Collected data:

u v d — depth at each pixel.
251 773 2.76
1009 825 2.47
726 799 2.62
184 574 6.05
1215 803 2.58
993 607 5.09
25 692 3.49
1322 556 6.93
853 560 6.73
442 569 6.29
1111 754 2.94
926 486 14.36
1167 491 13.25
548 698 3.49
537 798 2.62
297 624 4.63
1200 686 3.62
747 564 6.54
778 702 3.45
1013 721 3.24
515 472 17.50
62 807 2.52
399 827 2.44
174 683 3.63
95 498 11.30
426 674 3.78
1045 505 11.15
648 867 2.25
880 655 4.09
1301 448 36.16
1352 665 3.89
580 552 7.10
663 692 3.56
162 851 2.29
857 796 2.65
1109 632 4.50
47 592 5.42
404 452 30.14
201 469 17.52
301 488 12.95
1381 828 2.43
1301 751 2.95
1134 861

(Task goal) Without leaving anything out, transcribe the records above exactly.

(Written solution)
u v d — depth at each pixel.
251 773 2.76
1009 825 2.47
726 799 2.62
184 574 6.05
1215 803 2.58
993 607 5.09
25 692 3.49
1322 556 6.93
853 560 6.73
442 569 6.29
1111 754 2.94
926 486 14.36
1167 491 13.25
548 698 3.49
537 798 2.62
297 624 4.63
1200 686 3.62
747 564 6.54
778 702 3.45
1013 721 3.24
515 472 17.50
62 807 2.52
399 827 2.44
174 683 3.63
95 498 11.30
426 674 3.78
1045 505 11.15
648 867 2.25
880 655 4.09
1301 448 36.16
1352 665 3.89
580 552 7.10
663 692 3.56
162 851 2.29
857 796 2.65
1109 632 4.50
47 592 5.42
404 452 30.14
201 469 17.52
301 488 12.95
1381 828 2.43
1301 751 2.95
1134 861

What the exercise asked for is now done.